Collected data:
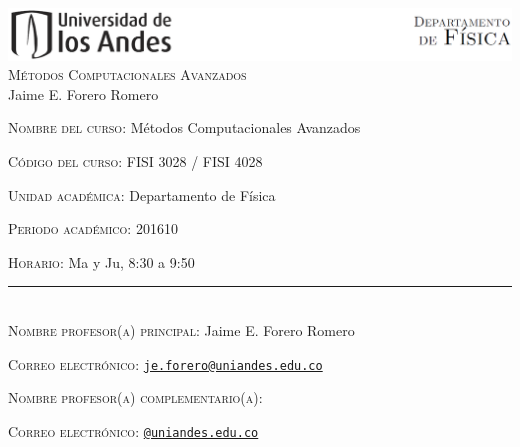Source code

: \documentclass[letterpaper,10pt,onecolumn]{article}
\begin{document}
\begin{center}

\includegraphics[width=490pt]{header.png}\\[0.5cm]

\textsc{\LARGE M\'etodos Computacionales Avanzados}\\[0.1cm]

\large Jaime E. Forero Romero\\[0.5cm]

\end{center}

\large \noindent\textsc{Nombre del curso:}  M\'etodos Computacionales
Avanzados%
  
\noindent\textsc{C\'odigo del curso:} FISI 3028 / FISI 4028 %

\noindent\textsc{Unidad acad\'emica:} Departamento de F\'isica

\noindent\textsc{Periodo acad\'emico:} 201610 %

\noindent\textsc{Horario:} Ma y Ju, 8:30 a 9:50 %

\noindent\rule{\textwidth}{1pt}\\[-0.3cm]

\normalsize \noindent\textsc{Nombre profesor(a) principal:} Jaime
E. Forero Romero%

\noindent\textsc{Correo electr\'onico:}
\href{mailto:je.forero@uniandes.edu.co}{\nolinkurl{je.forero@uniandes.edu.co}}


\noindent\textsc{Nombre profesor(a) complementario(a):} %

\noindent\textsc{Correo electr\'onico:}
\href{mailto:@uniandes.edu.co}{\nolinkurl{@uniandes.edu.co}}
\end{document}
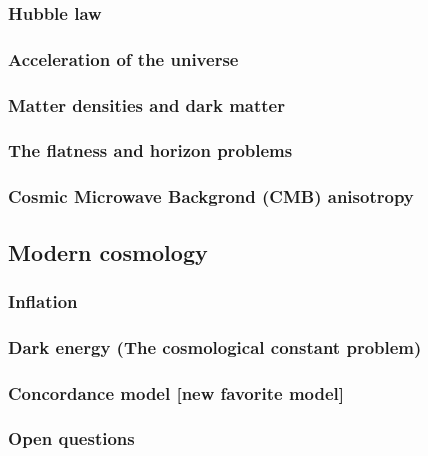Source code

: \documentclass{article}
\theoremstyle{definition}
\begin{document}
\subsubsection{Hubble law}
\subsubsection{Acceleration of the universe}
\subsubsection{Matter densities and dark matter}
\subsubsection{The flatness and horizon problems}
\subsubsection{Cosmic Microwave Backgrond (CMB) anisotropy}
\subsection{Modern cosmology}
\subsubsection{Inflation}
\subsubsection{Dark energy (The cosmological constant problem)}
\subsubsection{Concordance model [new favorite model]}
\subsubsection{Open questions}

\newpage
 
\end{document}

__What this task involves__:
Your reply should be only the number of lines in the preceding data that include the word "subsubsection".

__Task output__:
9